Verpasst man dem Killervirus einen dauerhaft wirksamen Maulkorb, dann beginnt die Übersterblichkeit ca. 23 - 24 Tage später zu sinken. Bei einem frühzeitigen Maulkorb steigen die täglichen / wöchentlichen Todeszahlen gar nicht erst in dramatische Regionen.

Umkehrschluß: Ohne den Shutdown in NYC wären 400% Übersterblichkeit womöglich noch lange nicht das Maximum gewesen, und die schlimmsten Befürchtungen von Drosten & Co hätten wahr werden können - siehe auch hier.

Mein Fazit zur Gangelt-Studie: Neben den oben aufgezeigten Fehlern ist sie wegen des frühen Shutdowns völlig ungeeignet, um eine pauschale Ungefährlichkeit von Covid-19 zu beweisen.
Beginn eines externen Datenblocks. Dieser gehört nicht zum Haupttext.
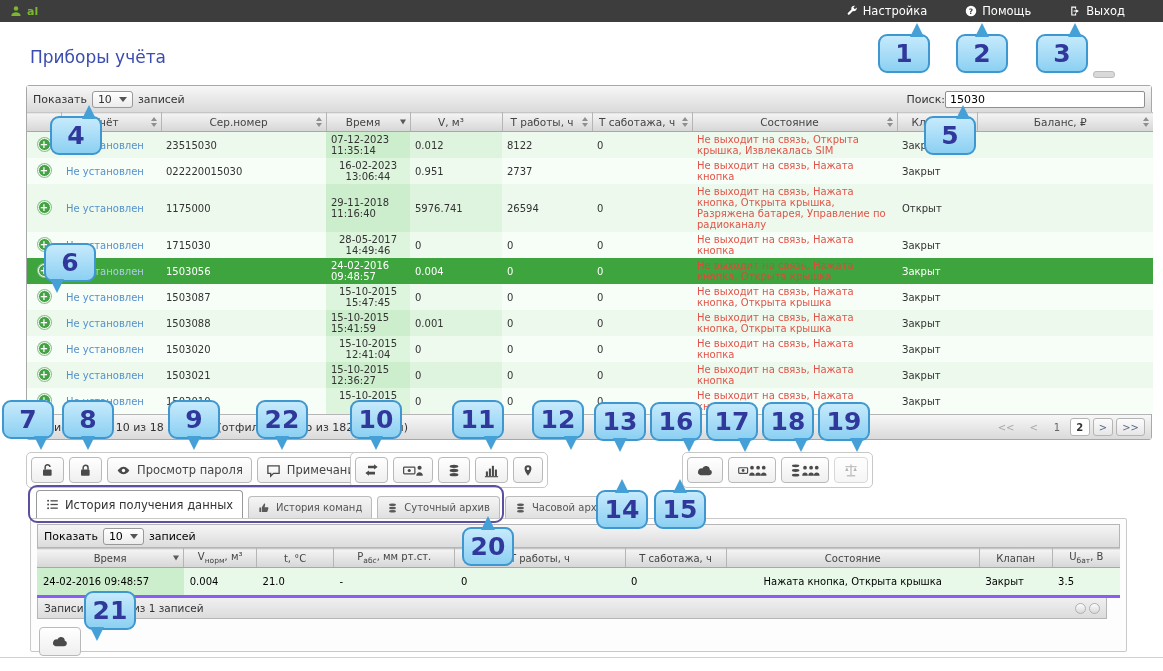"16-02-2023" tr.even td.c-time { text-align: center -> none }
Wie "ungefährlich" Covid-19 ist, sollte stattdessen an Orten untersucht werden, wo möglichst lange nichts Wirksames dagegen unternommen wurde oder wird - z.B. New York, England, oder aktuell Brasilien.

Bleibt die Frage, ob die grundlegenden Fehler in der Gangelt-Studie auf geballte Unwissenheit des Herrn Professor samt seines 20-köpfigen Teams zurückzuführen sind. Fakt ist: Beide Fehler lassen Covid-19 ungefährlicher erscheinen als es tatsächlich ist. Ich vermute daher, daß der smarte Herr Streeck sich gezielt als eine Art Anti-Drosten profilieren will, um mehr Aufmerksamkeit (und am Ende natürlich mehr Geld) zu bekommen, als es im Kielwasser des bisherigen Medienstars Drosten möglich wäre.